By Vusala Abbasova October 21, 2021


Before bilateral relations spiraled down, both Russian and NATO diplomats had worked together to build trust through dialogue and practical cooperation in the areas of common interest. / Maxim Shemetov / Reuters

Tensions between NATO and Russia have plunged to new depths this week after Moscow announced it was suspending its diplomatic mission to the western alliance.

According to Russia’s Foreign Minister Sergei Lavrov, the country will also close NATO’s offices in Moscow from November. The alliance’s information bureau in Russia’s capital will also be terminated.

The diplomat believes NATO is not “interested in equal dialogue.”

“If so, then we do not see much need to continue to pretend that some change is possible in the foreseeable future,” Lavrov said at the press conference on Monday.

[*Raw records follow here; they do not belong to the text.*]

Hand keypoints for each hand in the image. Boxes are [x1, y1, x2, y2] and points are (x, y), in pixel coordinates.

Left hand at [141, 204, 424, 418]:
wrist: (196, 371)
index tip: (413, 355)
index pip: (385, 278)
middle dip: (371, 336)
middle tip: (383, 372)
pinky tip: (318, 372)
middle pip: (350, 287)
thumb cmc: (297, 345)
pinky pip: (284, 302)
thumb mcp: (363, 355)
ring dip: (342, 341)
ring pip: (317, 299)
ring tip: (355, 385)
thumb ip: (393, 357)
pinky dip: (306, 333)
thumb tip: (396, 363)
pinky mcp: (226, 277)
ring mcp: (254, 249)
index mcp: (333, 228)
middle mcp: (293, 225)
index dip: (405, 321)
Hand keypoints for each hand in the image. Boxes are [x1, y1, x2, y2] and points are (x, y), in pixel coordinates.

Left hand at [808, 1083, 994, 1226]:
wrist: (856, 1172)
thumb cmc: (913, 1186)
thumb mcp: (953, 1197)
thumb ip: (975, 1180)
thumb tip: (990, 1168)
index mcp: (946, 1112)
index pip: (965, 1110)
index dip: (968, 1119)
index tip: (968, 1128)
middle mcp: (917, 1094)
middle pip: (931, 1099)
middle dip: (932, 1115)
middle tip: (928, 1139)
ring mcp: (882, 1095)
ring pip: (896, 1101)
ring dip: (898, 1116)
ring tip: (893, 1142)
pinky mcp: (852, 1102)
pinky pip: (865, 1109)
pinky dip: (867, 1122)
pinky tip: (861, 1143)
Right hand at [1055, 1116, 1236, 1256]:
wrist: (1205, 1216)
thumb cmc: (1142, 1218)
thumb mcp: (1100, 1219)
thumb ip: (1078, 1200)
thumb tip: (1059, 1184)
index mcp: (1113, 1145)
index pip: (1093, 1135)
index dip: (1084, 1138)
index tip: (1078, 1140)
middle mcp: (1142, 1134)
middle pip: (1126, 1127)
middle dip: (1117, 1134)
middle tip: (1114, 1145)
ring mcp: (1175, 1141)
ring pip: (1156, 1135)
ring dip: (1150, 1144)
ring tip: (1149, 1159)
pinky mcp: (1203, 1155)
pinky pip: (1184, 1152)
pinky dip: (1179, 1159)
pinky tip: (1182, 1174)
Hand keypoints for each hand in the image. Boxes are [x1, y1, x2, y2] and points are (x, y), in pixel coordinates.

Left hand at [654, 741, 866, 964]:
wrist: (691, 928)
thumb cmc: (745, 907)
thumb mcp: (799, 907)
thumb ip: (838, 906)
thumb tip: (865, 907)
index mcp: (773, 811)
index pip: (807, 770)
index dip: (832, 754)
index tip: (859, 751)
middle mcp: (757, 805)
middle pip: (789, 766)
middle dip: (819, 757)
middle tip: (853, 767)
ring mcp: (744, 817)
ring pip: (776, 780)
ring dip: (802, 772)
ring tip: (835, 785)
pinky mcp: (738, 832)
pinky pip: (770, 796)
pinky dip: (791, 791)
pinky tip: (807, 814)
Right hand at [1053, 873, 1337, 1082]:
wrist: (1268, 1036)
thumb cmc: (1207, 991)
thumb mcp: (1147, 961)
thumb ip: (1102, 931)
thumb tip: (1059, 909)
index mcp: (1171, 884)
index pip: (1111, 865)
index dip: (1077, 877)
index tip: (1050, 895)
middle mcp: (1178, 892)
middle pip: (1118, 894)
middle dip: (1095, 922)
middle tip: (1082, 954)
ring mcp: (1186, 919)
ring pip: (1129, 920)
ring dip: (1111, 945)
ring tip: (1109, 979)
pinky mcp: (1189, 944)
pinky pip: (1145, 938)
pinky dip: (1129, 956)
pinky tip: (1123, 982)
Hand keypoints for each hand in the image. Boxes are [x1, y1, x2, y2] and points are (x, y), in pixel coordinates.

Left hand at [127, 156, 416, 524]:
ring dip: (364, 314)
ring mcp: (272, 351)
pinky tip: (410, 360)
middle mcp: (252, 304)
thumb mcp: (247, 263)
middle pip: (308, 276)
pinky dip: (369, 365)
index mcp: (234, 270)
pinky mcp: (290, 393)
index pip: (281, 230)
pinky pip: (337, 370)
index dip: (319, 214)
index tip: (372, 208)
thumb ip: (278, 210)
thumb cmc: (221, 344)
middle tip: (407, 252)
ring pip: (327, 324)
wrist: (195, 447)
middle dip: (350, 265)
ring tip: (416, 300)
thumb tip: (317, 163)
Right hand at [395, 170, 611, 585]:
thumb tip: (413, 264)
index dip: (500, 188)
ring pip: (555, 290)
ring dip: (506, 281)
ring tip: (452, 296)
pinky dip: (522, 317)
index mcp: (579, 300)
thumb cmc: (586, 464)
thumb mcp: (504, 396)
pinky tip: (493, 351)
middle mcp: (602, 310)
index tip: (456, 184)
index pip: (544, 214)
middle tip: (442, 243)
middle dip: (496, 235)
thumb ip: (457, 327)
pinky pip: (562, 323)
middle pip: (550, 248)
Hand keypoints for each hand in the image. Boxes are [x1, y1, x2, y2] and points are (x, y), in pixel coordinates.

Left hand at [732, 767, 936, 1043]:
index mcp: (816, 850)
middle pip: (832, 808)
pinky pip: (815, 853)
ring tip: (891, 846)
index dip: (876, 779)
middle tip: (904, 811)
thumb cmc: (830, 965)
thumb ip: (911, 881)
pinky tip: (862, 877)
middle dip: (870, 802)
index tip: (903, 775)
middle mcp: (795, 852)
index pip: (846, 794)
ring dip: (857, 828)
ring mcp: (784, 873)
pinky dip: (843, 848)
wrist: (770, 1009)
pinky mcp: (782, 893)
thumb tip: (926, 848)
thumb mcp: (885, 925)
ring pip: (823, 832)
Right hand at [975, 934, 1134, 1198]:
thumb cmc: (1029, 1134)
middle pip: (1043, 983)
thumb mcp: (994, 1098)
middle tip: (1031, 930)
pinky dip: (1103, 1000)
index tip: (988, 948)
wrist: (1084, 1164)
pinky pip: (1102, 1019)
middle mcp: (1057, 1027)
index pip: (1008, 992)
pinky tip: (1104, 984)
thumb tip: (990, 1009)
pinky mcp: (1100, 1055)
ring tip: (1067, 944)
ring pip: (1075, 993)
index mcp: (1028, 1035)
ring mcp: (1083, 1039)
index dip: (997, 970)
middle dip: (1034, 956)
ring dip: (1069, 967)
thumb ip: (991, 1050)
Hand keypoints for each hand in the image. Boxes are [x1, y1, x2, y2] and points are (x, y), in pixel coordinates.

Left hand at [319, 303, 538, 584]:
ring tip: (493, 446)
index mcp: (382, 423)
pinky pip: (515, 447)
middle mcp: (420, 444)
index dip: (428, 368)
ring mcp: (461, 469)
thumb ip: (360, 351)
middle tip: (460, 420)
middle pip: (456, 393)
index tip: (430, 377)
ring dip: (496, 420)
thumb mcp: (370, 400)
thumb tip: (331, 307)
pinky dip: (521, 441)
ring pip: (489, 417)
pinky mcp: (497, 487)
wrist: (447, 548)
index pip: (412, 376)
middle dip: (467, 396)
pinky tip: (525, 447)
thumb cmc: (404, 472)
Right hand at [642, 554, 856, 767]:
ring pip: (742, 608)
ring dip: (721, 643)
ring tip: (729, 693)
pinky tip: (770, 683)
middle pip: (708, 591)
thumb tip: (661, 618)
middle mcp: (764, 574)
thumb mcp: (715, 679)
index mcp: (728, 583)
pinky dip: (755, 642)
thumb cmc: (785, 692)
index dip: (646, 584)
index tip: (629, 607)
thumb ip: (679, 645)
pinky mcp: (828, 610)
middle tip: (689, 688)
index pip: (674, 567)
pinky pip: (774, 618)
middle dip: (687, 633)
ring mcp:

“NATO has already, in fact, declared the impossibility of such changes,” he added.

Lavrov’s announcement comes in response to the recent expulsion of eight Russian diplomats from the alliance’s Brussels headquarters.

On October 6, NATO expelled eight members of the Russian mission to the alliance and halved the size of the country's team at its headquarters from 20 to 10.

NATO Secretary-General Jens Stoltenberg explained the alliance’s decision as a measure aimed to prevent the activities, which are “not in line with their accreditation.”

“This decision is not linked to any particular event, but we have seen over some time now an increase in Russian malign activity, and therefore we need to be vigilant,” Stoltenberg said on October 7. 

At the same time, Sky News reported that the expulsions came “in response to suspected malign Russian activities, including killings and espionage.”

Meanwhile, the recent tense exchange is nothing new for NATO and Russia.

In 2018, NATO expelled Russian diplomats and reduced the country’s mission from 30 to 20 personnel over the alleged poisoning of former Russian double-agent Sergei Skripal and his daughter Yulia in Salisbury, the United Kingdom. 

As part of a concerted global response, 20 countries, including the United States, expelled more than 100 Russian diplomats. In response, Russia expelled 60 US diplomats and closed the US Consulate in St. Petersburg.

NATO and Russia have been at odds since the Ukrainian crisis in 2014, followed by Russia’s takeover of Crimea — a Ukrainian territory that extends into the Black Sea. In addition, NATO has been accusing Moscow of “provocative military activities near NATO’s borders, irresponsible and aggressive nuclear rhetoric, as well as military posture and underlying posture.”

The Kremlin, however, had repeatedly denied the alliance’s numerous accusations.

Officials in Russia’s Foreign Ministry believe the NATO’s anti-Russian rhetoric and actions aim to strengthen the bloc’s internal unity and create “the appearance of its relevance in modern geopolitical conditions.”